The Source Of The Challenge
In spite of the fact that the food we eat has such a significant impact on our whole being and quality of life, most of us are wildly confused about nutrition. This is especially true today because this basic necessity has turned into a multi-billion dollar industry, selling us foods and nutrition related goods our parents didn’t need or know about.
“In the old days”, food was produced more naturally with less processing, lifestyles were less complicated and decidedly less stressful. Remember how we said we would never grow up to be like our parents? We may want to rethink that – they are the healthiest and wealthiest generation ever! Nutrition has become a big health issue because of poor quality food, soaring stress levels and our lack of exercise. “The balanced diet” –the tried and true standard for good nutrition has been pushed aside for every conceivable variation on what and how to eat.
Some of this new information is quite useful and lots of it appeals to our vanity or desire to avoid taking the long look at what Geneen Roth refers to as “being present to our food and our lives.” If we are present, we realize that moderation and balance (just like with stress!) is the way to go. Our foods are chemicals and can affect our emotions as well as our bodies.
A Grainy Example
An example of this is excess grain consumption. Human beings do not produce enzymes to break down cellulose, the outer protective layer of grain. Many animals like cows and horses can eat grain in its natural state without a problem. If we attempted that, we would injure our mouths and esophagus, so we alter the grain from its natural state to flour, in order to consume it. We think we can eat whatever, so we get creative and bake, fry, boil, etc. this processed grain into “food.”

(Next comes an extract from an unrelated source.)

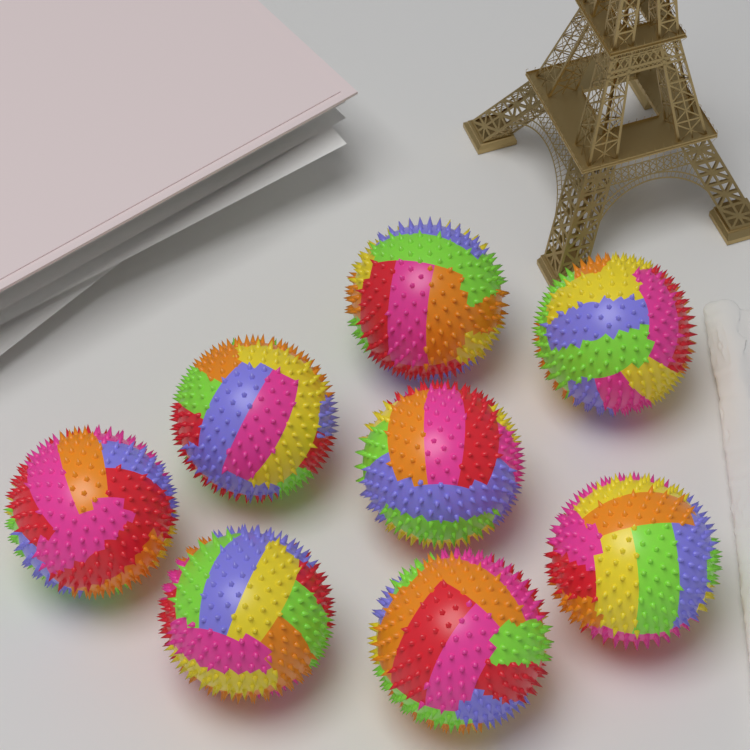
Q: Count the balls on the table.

Unfortunately, the majority of us do not tolerate the protein gluten found in most grains. Gluten can damage and weaken the lining of our gut, leading to all kinds of problems, which can include eating disorders, obesity and depression. Humans are also the only mammals that continue to consume milk after weaning, and it’s breast milk from another species at that.
When we are experiencing mindful eating, we become aware of our body’s responses to what we put into it. That requires slowing down, which is what our nervous systems have to do for our digestion to work properly. Stress is “anti-nutritious” because during stress our ability to deal with the “emergency” at hand. Stress also significantly increases the need for certain nutrients, which are critical for the stress response. Protein, Vitamins A, B, C, and E, unsaturated fatty acids and minerals need to be replenished.
Moving Forward Mindfully
How we can improve our nutrition and discern what is best for us? We can observe why and how we eat, what feedback our bodies give us and consider the always prudent common sense approach of balance and moderation. We are living beings, we need to eat living food. The good news is you can eat all the fruits, vegetables, salads, veggie soups and stews you want (barring allergies) and you can’t go wrong!